> ACTIVITY A
Answer these from the facial expression passage:
(i) What accuracy did the classifier reach on the Bosphorus dataset?
(ii) In the Stirling dataset, which expression shows more expression in the cheek region?
(iii) Which dataset has had no facial landmark annotation analysis or expression recognition performed on it?
> ACTIVITY B
Copy the facial expression passage word for word, from "To the best" to "expression in 3D.".

> TEXT
The scatter plot of the expressions along the first two linear discriminants produced maximal separation between all groups; these linear discriminants are linear combinations of the original variables as in principal component analysis, which indicates amount of variation explained by these linear discriminants. The classifier classified the expression groups with accuracy of 99.58 and 99.32% for both Stirling and Bosphorus, respectively. Though some Sad faces were misclassified as Fear faces in Stirling dataset. This indicates that it is possible to misrepresent a Sad expression with Fear expression. While Sad faces were misclassified as Surprise in Bosphorus dataset. This also indicates that it is possible to misrepresent a Sad expression with Surprise expression. In the visualization of the expression using PCs, the deformations show various expression regions in the faces. In Stirling dataset, Surprise shows more expression in mouth region, Happy shows more expression in the cheek region, Angry and Disgust show more expression both in mouth and eyes regions. Only Sad seems to be very close to the neutral expression but slightly show expression in the whole facial regions. Whereas in Bosphorus dataset, Surprise shows more expression in cheek region, Sad and Fear show more expression both in mouth and eyes regions, Angry show more expression in the cheek region. While Happy and Disgust show more expression in the whole facial region.

To the best of our knowledge, there is currently no facial landmark annotation analysis and expression recognition performed using Stirling/ESRC dataset. Therefore, this is the first facial expression study using Stirling/ESRC dataset. According to T Fang, et al. [29, 53] who reported that additional 3D datasets in expression recognition with different modalities, plus some examples of spontaneous and natural behaviour captured in 3D are needed for researchers to evaluate their methods. We believe that, in the future this dataset will be used for many research benchmarks especially in the field of facial expression in 3D.

(Items from a dataset)
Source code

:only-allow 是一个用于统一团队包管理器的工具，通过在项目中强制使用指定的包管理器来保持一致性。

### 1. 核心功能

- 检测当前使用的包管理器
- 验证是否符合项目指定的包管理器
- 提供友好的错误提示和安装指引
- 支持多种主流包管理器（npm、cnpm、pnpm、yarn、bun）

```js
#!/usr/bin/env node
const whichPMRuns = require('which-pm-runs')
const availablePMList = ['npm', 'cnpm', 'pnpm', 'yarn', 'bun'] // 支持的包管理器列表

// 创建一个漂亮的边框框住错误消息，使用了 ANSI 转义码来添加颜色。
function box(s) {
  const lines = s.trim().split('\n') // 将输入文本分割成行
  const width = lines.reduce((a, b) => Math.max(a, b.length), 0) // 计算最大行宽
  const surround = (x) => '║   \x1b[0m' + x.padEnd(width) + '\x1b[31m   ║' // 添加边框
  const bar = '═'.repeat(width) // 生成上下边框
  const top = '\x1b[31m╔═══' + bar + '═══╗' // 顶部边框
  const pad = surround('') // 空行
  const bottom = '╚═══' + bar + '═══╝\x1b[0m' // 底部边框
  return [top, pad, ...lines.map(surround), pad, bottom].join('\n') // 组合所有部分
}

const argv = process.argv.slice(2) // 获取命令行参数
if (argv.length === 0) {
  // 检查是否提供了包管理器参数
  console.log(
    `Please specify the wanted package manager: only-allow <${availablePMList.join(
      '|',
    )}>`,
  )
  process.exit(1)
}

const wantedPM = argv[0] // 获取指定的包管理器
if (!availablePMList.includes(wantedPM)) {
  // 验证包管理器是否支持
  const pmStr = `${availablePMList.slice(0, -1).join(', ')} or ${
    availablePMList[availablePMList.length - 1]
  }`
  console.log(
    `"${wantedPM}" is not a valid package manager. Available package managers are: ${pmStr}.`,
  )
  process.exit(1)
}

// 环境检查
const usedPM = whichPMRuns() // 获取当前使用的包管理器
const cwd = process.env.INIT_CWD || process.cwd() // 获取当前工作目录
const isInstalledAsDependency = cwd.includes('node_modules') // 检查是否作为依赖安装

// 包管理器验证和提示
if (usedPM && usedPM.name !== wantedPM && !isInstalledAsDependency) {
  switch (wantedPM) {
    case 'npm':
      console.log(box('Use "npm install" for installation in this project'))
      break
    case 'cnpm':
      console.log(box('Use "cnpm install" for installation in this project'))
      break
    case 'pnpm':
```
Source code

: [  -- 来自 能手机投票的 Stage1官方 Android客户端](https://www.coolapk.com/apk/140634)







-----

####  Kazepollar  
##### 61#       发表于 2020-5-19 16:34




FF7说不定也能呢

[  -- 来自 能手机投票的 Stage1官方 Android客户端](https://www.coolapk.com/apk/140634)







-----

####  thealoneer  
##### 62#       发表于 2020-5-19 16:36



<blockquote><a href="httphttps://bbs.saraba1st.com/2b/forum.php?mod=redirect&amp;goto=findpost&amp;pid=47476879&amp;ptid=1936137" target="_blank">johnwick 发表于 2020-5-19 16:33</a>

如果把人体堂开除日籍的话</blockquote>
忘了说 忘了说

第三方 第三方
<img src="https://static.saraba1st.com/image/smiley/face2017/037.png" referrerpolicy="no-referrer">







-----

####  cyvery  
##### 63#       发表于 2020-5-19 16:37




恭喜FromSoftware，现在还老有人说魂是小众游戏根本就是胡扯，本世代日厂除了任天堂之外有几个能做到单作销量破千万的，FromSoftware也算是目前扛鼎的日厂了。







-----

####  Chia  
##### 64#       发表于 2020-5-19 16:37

> TASK RESULT A
(i) 99.32%
(ii) Happy
(iii) Stirling/ESRC

> TASK RESULT B
To the best of our knowledge, there is currently no facial landmark annotation analysis and expression recognition performed using Stirling/ESRC dataset. Therefore, this is the first facial expression study using Stirling/ESRC dataset. According to T Fang, et al. [29, 53] who reported that additional 3D datasets in expression recognition with different modalities, plus some examples of spontaneous and natural behaviour captured in 3D are needed for researchers to evaluate their methods. We believe that, in the future this dataset will be used for many research benchmarks especially in the field of facial expression in 3D.